Sara McDowell is executive director of Big Brothers Big Sisters of South Central West Virginia. The Charleston Gazette-Mail quotes her as saying the organization won’t recruit or match volunteer Big Sisters and Big Brothers in Raleigh County or fill two vacancies until it has adequate funding.

Organizers said the program lost $80,000 in local grants after donors learned the agency accepted a $20,000 national grant to provide resources and training to promote inclusiveness of LGBTQ volunteers and youth. McDowell says the agency has since raised more than $30,000.

The program currently serves 34 children from ages 6 to 11.

Original Post:

Big Brothers Big Sisters of South Central West Virginia is facing backlash after it accepted a training grant to better serve gay and transgender children.

Big Brothers Big Sisters of South Central West Virginia received a $20,000 grant in September to increase staff knowledge of gay and transgender issues and develop local partnerships to help LGBTQ children.

After receiving that grant, a representative from three foundations – not disclosed – discontinued funding, and, as a result, Big Brothers Big Sisters of South Central West Virginia is facing the loss of several programs.

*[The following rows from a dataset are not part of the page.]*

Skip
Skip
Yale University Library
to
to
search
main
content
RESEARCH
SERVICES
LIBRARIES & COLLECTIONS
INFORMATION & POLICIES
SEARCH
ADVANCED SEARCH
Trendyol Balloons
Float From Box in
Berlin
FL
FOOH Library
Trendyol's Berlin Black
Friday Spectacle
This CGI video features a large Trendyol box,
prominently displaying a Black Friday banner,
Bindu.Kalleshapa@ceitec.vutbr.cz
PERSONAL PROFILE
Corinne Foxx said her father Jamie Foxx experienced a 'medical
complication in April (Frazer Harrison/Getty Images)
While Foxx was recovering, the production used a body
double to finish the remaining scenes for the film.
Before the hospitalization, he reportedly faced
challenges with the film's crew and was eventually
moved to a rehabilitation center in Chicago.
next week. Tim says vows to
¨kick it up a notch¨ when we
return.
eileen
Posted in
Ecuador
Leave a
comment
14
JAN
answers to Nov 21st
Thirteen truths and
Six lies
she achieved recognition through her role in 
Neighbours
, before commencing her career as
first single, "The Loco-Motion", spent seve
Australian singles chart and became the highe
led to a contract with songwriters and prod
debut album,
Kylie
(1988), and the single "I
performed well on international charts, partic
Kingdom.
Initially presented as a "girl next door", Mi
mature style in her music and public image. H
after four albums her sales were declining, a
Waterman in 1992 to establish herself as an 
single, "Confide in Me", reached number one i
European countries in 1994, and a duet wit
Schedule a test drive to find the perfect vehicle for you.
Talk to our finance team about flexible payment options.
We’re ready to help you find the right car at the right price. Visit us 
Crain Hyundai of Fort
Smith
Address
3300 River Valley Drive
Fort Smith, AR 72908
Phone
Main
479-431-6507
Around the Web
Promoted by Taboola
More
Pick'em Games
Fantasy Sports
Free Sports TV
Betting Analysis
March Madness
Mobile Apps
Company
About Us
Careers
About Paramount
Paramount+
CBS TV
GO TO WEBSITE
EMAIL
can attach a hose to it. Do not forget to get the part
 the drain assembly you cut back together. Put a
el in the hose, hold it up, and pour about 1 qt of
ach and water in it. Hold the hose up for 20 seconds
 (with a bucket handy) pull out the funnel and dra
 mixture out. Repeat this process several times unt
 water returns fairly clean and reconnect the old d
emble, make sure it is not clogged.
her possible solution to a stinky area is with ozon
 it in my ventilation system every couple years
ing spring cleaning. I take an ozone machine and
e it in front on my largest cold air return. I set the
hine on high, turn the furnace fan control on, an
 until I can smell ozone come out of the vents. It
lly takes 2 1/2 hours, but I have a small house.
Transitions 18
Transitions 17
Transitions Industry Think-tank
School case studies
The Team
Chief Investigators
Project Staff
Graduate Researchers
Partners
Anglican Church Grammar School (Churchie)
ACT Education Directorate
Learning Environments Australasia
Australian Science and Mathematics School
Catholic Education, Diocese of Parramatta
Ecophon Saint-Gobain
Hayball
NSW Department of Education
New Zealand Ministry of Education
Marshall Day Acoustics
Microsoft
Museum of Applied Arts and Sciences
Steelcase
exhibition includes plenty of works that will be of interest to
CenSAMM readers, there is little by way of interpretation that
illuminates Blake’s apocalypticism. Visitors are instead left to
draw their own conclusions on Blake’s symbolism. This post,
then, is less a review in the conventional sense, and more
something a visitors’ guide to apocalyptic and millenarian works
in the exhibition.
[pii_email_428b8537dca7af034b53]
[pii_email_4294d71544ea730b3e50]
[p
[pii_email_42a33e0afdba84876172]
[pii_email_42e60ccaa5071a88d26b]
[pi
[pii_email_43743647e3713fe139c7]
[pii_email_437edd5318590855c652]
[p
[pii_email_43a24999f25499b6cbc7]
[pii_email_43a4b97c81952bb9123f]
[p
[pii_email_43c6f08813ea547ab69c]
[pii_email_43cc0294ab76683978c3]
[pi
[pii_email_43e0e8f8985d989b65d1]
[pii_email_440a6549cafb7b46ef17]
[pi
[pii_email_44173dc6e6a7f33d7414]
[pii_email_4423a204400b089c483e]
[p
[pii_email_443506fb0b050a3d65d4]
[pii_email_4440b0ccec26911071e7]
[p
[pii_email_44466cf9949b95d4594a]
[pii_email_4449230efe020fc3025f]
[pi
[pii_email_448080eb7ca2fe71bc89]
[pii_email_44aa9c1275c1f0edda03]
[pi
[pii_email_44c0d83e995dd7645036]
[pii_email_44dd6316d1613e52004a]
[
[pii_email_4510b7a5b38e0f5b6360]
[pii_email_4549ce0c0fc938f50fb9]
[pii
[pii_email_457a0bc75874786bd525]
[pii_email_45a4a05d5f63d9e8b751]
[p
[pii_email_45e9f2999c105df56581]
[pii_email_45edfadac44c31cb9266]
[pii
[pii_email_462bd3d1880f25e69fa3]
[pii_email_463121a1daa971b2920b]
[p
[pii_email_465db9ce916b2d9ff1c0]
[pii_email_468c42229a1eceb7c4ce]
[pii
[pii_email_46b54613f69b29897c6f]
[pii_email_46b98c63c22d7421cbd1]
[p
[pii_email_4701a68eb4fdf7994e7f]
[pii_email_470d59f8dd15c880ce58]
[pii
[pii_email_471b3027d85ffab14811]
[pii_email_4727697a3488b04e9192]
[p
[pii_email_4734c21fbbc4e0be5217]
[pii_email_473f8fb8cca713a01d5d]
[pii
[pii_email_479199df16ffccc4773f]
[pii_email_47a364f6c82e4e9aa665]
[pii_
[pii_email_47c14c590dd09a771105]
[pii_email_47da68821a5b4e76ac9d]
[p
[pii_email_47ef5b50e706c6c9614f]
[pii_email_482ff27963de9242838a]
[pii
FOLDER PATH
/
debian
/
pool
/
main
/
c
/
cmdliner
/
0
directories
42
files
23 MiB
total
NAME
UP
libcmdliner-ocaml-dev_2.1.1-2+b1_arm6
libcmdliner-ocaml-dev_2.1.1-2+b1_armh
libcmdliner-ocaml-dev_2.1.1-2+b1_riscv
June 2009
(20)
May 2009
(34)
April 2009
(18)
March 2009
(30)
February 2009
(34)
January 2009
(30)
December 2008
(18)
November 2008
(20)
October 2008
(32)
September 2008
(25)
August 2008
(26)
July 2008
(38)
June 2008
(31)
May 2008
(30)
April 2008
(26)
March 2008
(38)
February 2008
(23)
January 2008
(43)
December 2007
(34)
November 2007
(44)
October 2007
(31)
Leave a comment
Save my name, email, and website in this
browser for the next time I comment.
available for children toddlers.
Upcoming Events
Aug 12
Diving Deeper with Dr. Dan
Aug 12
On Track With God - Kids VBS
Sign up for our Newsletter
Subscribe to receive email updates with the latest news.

Executive Director Sara McDowell says the funding was pulled as a direct result of accepting the grant. She says the result could be devastating.

“That’s a lot of kids whose only consistent thing in their lives is inconsistency,” McDowell said, “and they have a lot of people come and go in their lives, and so this would be one more kind of let down that they face every day.”

McDowell says if she can’t replace the funding by the end of the month, she will have to suspend services in Raleigh County, where the Beckley office is located.

Big Brothers Big Sisters of South Central West Virginia began 25 years ago.

It serves Jackson, Kanawha, Putnam, Boone, Logan, Mingo, McDowell, Wyoming, Fayette, Mercer, Clay, Summers, Raleigh, and Nicholas Counties.

*Editor’s Note: This story originally stated Big Brothers Big Sisters of South Central West Virginia would lose funding in eleven of the 14 counties it serves, however, it was later clarified by Executive Director Sara McDowell the group only receives funding in 3 counties, but does serve 14.